Good governance = Transparency = Accountability = Economic growth
Inherent in this model is that good governance is a linchpin to Africa’s poverty struggle. Of course if Africa has to experience good governance, an emergence of new leadership is needed to turn around a continent that many associate with poverty, wars, corruption and AIDS/HIV pandemic. Old style African leadership has to give way to new leaders.

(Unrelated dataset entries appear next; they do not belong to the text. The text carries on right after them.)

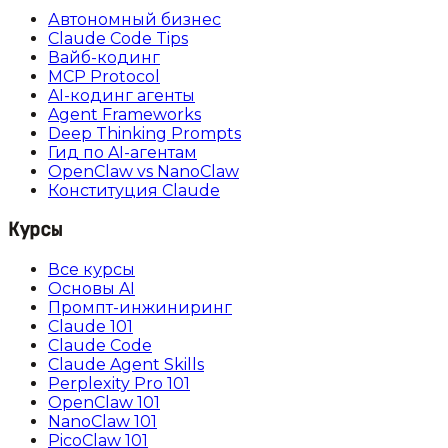
Автономный бизнес
Claude Code Tips
Вайб-кодинг
MCP Protocol
AI-кодинг агенты
Agent Frameworks
Deep Thinking Prompts
Гид по AI-агентам
OpenClaw vs NanoClaw
Конституция Claude
Курсы
Все курсы
Основы AI
Промпт-инжиниринг
Claude 101
Claude Code
Claude Agent Skills
Perplexity Pro 101
OpenClaw 101
NanoClaw 101
PicoClaw 101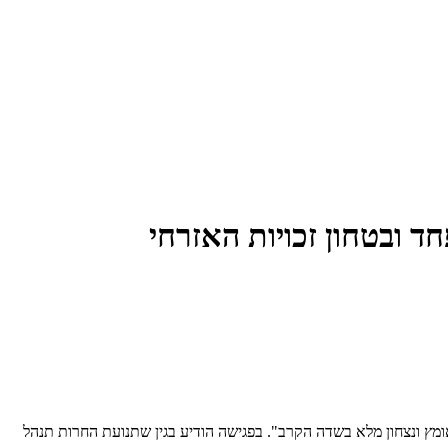
 ובטחון זכויות האזרחי
אומץ ונצחון מלא בשדה הקרב". בפגישה הודיע בגין שתנועת החרות תנהל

Beyond sustainable economic reforms, more local investment, good governance and legal measures, I think the inculcation of a culture of personal and moral responsibility that recognizes the damage done to the common good by corruption, has to be an indispensable part in Africans. Africans should recognize they can prosper and uphold this responsibility. Poverty of the mind must not prevail among Africans. Africans themselves must live with the conviction that they can grow like, India, New Zealand or Australia all enjoying substantial per capita income after DE-colonizisation from Britain. This solution is an inward option to growth.
It is time for rulers like Paull Biya, who have spent so many years in power without achieving any significant progress for their countries, to honourably give way to a brighter perspective. The continent needs a new breed of leaders (not western puppets) who can recognize Africa’s economic potential and make use of it. If some steps toward progress are not made soon, then Africans will become more and more a disillusioned population as a consequence of the disjuncture between availability and affordability.